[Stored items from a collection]
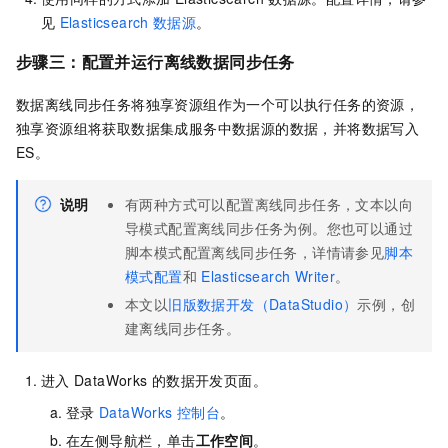
见
Elasticsearch
数据源
。
步骤三：配置并运行离线数据同步任务
数据离线同步任务将独享资源组作为一个可以执行任务的资源，
独享资源组将获取数据集成服务中数据源的数据，并将数据写入
ES。
说明
有两种方式可以配置离线同步任务，文本以向
导模式配置离线同步任务为例。您也可以通过
脚本模式配置离线同步任务，详情请参见
脚本
模式配置
和
Elasticsearch Writer
。
本文以
旧版数据开发（DataStudio）
示例，创
建离线同步任务。
进入
DataWorks
的数据开发页面。
登录
DataWorks
控制台
。
在左侧导航栏，单击
工作空间
。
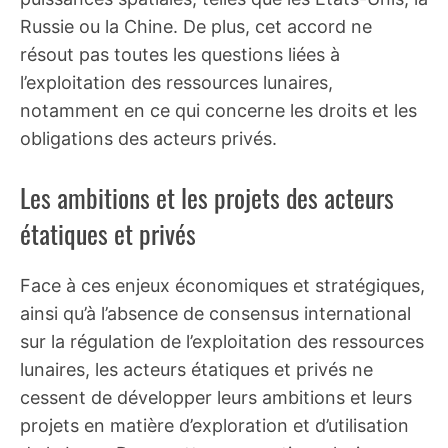
Russie ou la Chine. De plus, cet accord ne
résout pas toutes les questions liées à
l’exploitation des ressources lunaires,
notamment en ce qui concerne les droits et les
obligations des acteurs privés.
Les ambitions et les projets des acteurs
étatiques et privés
Face à ces enjeux économiques et stratégiques,
ainsi qu’à l’absence de consensus international
sur la régulation de l’exploitation des ressources
lunaires, les acteurs étatiques et privés ne
cessent de développer leurs ambitions et leurs
projets en matière d’exploration et d’utilisation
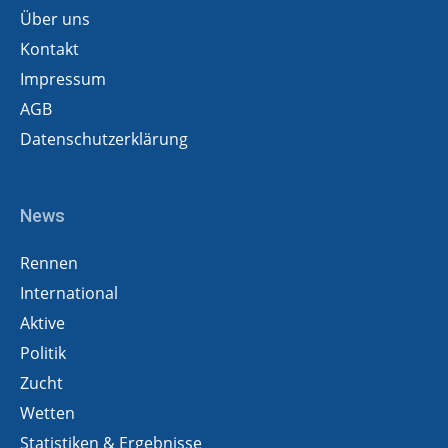
Über uns
Kontakt
Impressum
AGB
Datenschutzerklärung
News
Rennen
International
Aktive
Politik
Zucht
Wetten
Statistiken & Ergebnisse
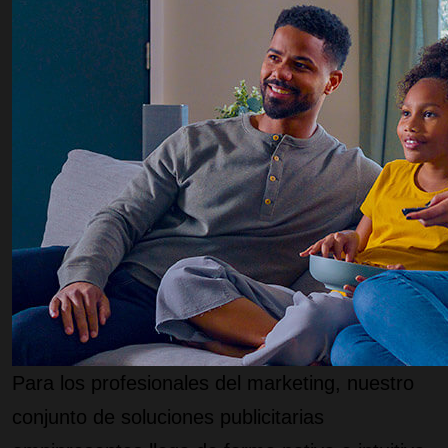
Para los profesionales del marketing, nuestro
conjunto de soluciones publicitarias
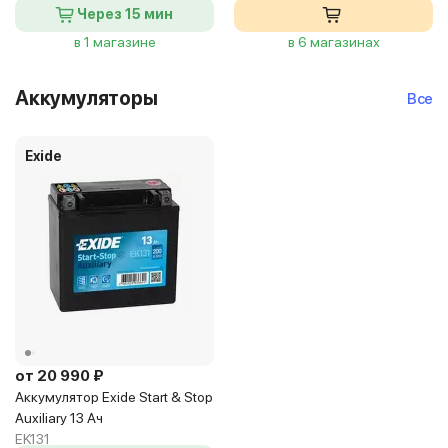
Через 15 мин
в 1 магазине
в 6 магазинах
Аккумуляторы
Все
Exide
от 20 990 ₽
Аккумулятор Exide Start & Stop
Auxiliary 13 Ач
EK131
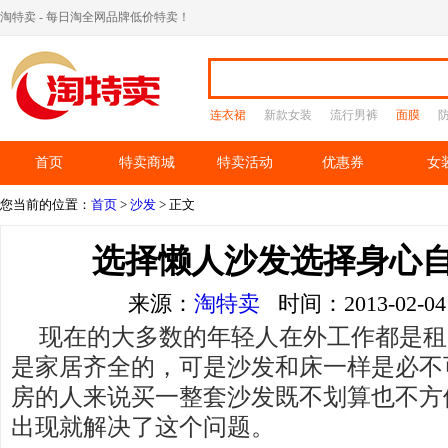
淘特卖 - 每日淘全网品牌低价特卖！
连衣裙
新款女装
流行男裤
面膜
首页
特卖商城
特卖活动
优惠券
女
您当前的位置：
首页
>
沙发
> 正文
选择懒人沙发选择身心
来源：
淘特卖
时间：2013-02-
现在的大多数的年轻人在外工作都是租
是家居齐全的，可是沙发和床一样是必不
房的人来说买一整套沙发既不划算也不方
出现就解决了这个问题。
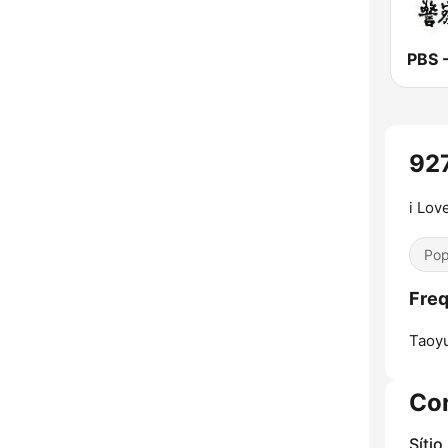
92
i Lov
Pop
Fre
Taoy
Co
Sítio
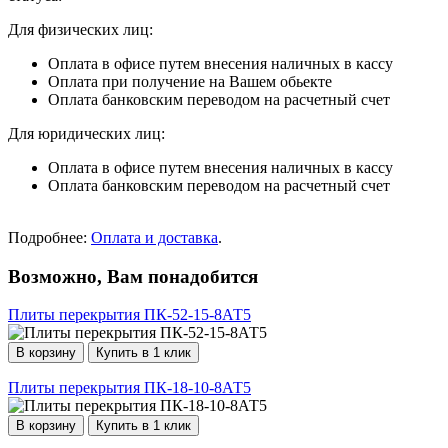
Для физических лиц:
Оплата в офисе путем внесения наличных в кассу
Оплата при получение на Вашем обьекте
Оплата банковским переводом на расчетный счет
Для юридических лиц:
Оплата в офисе путем внесения наличных в кассу
Оплата банковским переводом на расчетный счет
Подробнее:
Оплата и доставка
.
Возможно, Вам понадобится
Плиты перекрытия ПК-52-15-8АТ5
В корзину
Купить в 1 клик
Плиты перекрытия ПК-18-10-8АТ5
В корзину
Купить в 1 клик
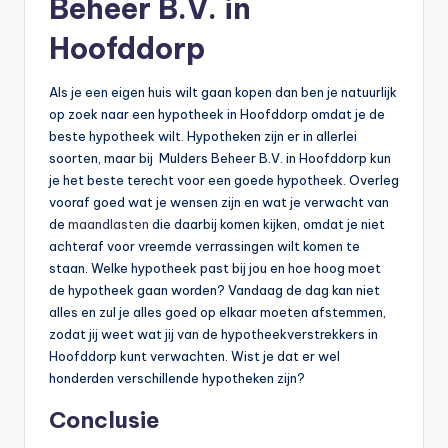
Beheer B.V. in
Hoofddorp
Als je een eigen huis wilt gaan kopen dan ben je natuurlijk
op zoek naar een hypotheek in Hoofddorp omdat je de
beste hypotheek wilt. Hypotheken zijn er in allerlei
soorten, maar bij Mulders Beheer B.V. in Hoofddorp kun
je het beste terecht voor een goede hypotheek. Overleg
vooraf goed wat je wensen zijn en wat je verwacht van
de
maandlasten
die daarbij komen kijken, omdat je niet
achteraf voor vreemde verrassingen wilt komen te
staan. Welke hypotheek past bij jou en hoe hoog moet
de hypotheek gaan worden? Vandaag de dag kan niet
alles en zul je alles goed op elkaar moeten afstemmen,
zodat jij weet wat jij van de hypotheekverstrekkers in
Hoofddorp kunt verwachten. Wist je dat er wel
honderden verschillende hypotheken zijn?
Conclusie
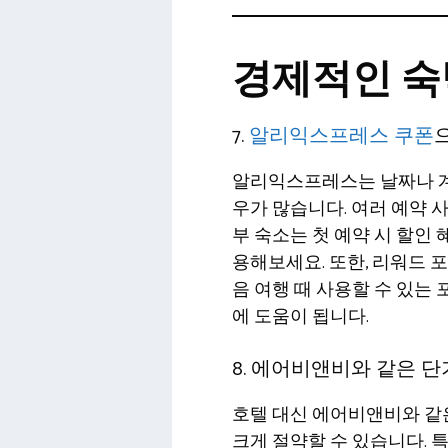
경제적인 숙
7.
알리익스프레스 쿠폰
알리익스프레스는 날짜나 계
우가 많습니다. 여러 예약 
부 숙소는 첫 예약 시 할인
용해보세요. 또한, 리워드
음 여행 때 사용할 수 있는
에 도움이 됩니다.
8. 에어비앤비와 같은 
호텔 대신 에어비앤비와 같
크게 절약할 수 있습니다. 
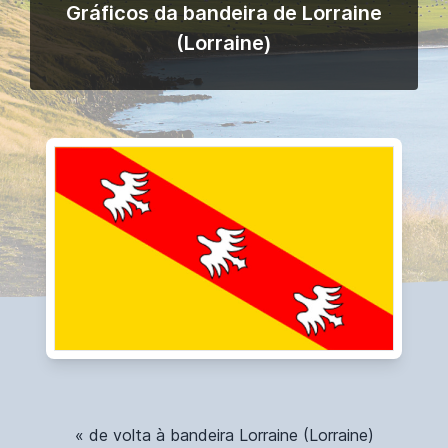
Gráficos da bandeira de Lorraine
(Lorraine)
« de volta à bandeira Lorraine (Lorraine)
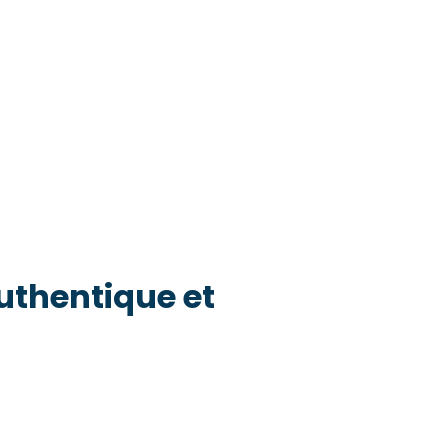
thentique et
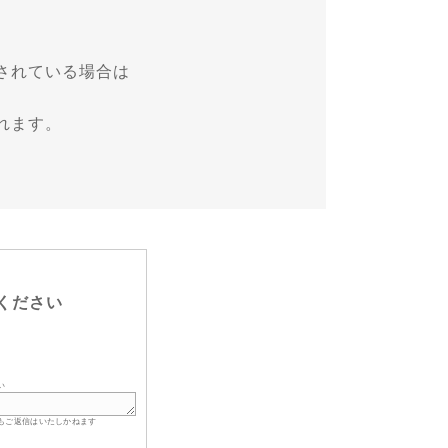
されている場合は
れます。
ください
い
もご返信はいたしかねます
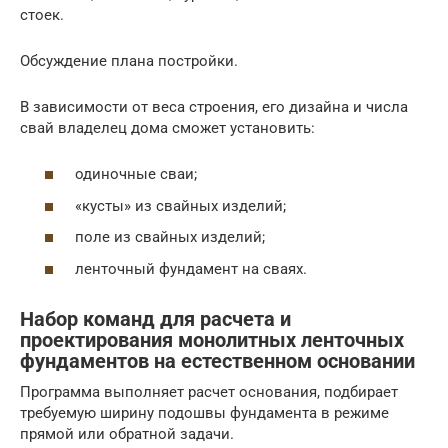
стоек.
Обсуждение плана постройки.
В зависимости от веса строения, его дизайна и числа
свай владелец дома сможет установить:
одиночные сваи;
«кусты» из свайных изделий;
поле из свайных изделий;
ленточный фундамент на сваях.
Набор команд для расчета и
проектирования монолитных ленточных
фундаментов на естественном основании
Программа выполняет расчет основания, подбирает
требуемую ширину подошвы фундамента в режиме
прямой или обратной задачи.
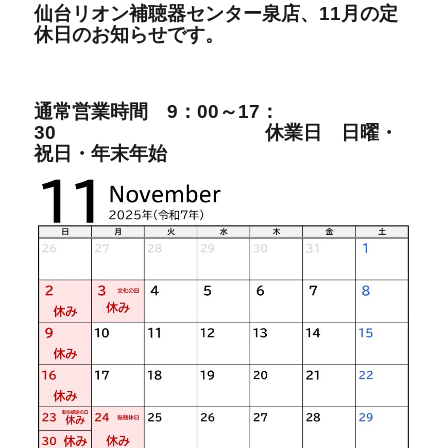
仙台リオン補聴器センター泉店、11
月の定
休日の
お知らせです。
通常営業時間
9：00～17：
30
休業日 日曜・
祝日・年末年始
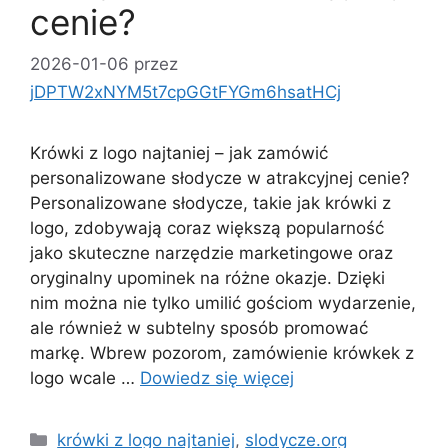
cenie?
2026-01-06
przez
jDPTW2xNYM5t7cpGGtFYGm6hsatHCj
Krówki z logo najtaniej – jak zamówić
personalizowane słodycze w atrakcyjnej cenie?
Personalizowane słodycze, takie jak krówki z
logo, zdobywają coraz większą popularność
jako skuteczne narzędzie marketingowe oraz
oryginalny upominek na różne okazje. Dzięki
nim można nie tylko umilić gościom wydarzenie,
ale również w subtelny sposób promować
markę. Wbrew pozorom, zamówienie krówkek z
logo wcale …
Dowiedz się więcej
Kategorie
krówki z logo najtaniej
,
slodycze.org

**Task brief:**
Among the records above, which lines hold the word "ressources"? Copy each one.

**Worked solution:**
l’exploitation des ressources lunaires,
sur la régulation de l’exploitation des ressources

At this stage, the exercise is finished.